Sim, existem mais assassinos pobres na cadeia do que assassinos ricos. Essa diferença ocorre por dois motivos: primeiro, há mais pobres que ricos na população, segundo, independente do crime cometido ou não, se a pessoa tem condições de pagar advogados melhores ela tem menos chances de ser presa.
Mas ainda assim, quando se olham as estatísticas, o número de assassinatos cometidos por réus pobres e o número de assassinatos cometidos por réus ricos não é tão destoante do número de ricos e pobres da população geral.

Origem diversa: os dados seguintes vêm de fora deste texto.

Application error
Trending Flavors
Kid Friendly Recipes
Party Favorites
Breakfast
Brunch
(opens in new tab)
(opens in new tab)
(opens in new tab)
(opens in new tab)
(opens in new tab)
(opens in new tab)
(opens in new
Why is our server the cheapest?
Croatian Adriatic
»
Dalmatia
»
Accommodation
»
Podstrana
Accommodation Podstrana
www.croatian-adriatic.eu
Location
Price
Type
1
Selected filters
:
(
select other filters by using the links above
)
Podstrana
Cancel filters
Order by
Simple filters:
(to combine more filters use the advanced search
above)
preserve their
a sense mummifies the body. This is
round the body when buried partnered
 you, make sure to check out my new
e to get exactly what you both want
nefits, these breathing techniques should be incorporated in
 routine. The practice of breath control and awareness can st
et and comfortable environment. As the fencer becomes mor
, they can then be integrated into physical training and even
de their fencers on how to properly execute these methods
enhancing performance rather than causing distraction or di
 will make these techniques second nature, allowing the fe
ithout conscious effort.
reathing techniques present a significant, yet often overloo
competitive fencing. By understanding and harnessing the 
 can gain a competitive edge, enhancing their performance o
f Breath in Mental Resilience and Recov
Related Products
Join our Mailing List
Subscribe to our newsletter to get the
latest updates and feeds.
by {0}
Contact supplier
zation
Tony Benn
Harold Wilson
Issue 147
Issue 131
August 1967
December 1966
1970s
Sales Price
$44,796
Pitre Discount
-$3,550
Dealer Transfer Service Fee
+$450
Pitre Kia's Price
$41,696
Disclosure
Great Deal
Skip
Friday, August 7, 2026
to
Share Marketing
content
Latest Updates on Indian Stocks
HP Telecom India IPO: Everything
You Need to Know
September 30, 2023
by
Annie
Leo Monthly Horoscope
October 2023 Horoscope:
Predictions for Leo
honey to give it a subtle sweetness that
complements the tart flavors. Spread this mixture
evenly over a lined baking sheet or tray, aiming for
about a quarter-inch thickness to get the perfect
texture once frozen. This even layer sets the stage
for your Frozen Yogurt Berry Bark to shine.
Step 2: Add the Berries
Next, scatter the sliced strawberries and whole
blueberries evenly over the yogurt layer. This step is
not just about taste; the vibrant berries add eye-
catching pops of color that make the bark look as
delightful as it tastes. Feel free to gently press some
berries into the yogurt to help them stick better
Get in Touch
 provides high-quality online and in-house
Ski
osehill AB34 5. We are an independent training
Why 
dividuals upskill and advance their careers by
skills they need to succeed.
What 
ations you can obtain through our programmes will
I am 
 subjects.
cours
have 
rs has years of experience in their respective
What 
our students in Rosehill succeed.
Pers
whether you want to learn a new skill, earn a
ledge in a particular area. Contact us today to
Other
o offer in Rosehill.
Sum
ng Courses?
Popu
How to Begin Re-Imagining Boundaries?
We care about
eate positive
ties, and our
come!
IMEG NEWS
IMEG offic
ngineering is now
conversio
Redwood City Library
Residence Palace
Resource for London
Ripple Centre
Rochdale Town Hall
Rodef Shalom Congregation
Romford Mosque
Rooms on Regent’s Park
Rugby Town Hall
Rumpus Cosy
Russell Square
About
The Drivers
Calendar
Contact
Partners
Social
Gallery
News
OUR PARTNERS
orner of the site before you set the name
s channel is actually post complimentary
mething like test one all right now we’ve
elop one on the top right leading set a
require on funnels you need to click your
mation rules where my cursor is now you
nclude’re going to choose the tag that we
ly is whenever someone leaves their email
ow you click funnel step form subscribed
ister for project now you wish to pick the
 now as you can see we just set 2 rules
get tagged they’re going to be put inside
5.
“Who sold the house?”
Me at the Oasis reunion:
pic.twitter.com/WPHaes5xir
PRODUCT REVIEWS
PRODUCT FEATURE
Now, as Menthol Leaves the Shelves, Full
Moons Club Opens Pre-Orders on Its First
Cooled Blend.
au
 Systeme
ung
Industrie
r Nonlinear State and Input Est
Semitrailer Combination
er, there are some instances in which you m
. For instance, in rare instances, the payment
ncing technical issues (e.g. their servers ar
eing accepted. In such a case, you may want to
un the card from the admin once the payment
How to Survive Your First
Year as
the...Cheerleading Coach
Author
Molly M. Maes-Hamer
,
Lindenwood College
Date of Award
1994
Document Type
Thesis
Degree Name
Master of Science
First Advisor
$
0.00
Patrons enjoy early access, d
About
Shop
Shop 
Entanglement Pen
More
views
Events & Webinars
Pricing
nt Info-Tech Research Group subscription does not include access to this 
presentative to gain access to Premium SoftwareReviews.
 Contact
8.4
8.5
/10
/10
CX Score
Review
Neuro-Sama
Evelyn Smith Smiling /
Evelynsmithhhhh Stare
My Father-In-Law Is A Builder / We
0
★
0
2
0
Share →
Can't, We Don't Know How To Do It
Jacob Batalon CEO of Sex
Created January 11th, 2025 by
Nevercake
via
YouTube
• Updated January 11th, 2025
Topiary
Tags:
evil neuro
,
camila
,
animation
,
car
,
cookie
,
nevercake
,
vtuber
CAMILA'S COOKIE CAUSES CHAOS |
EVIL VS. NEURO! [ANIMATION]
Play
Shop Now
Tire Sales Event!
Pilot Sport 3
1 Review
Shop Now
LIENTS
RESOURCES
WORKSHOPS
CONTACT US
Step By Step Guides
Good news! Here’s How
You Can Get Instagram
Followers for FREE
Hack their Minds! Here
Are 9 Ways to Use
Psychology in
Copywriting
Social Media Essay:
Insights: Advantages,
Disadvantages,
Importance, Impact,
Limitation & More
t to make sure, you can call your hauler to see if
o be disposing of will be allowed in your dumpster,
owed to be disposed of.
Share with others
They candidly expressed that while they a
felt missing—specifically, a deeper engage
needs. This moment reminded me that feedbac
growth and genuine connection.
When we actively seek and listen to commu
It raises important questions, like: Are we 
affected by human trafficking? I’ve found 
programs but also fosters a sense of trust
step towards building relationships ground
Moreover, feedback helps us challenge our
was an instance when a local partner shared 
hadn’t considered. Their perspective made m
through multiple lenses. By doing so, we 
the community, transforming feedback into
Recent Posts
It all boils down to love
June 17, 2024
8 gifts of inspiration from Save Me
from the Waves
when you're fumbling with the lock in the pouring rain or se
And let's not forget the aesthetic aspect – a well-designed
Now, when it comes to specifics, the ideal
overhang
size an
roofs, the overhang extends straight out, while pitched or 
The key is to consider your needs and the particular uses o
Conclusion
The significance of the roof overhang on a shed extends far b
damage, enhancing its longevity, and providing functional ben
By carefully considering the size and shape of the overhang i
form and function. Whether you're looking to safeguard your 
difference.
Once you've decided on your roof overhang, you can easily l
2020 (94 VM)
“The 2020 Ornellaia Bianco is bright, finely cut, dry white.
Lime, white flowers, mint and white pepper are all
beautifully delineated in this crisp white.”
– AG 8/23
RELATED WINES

Pobreza é um problema por muitas razões, mas ela não obriga ninguém a ser um assassino.
Com a segunda premissa do artigo, a de que assassinos têm problemas em relações sociais e a tendência a se sentirem frustados e ignorados, com essa eu concordo, até porque, ela é amplamente corroborada por outras estatísticas também.
Instilar o espírito de comunidade em pessoas, fazer com que elas se sintam parte de um todo e não como párias, diminui a chance de que ocorram assassinatos propositais exceto se: 1. se disfarçar a situação como uma guerra de nós contra eles (por exemplo “pobres” contra “ricos”) o que despersonaliza os “eles” e torna admissível sua morte, 2. se a pessoa for psicopata (a doença), o que diminui a sua empatia o suficiente para que todos à sua volta sejam despersonalizados e matá-los seja ok.
E esse é o meu segundo problema com o artigo: ele estimula o “1” a dar a subentender que há uma guerra civil entre pobres e ricos.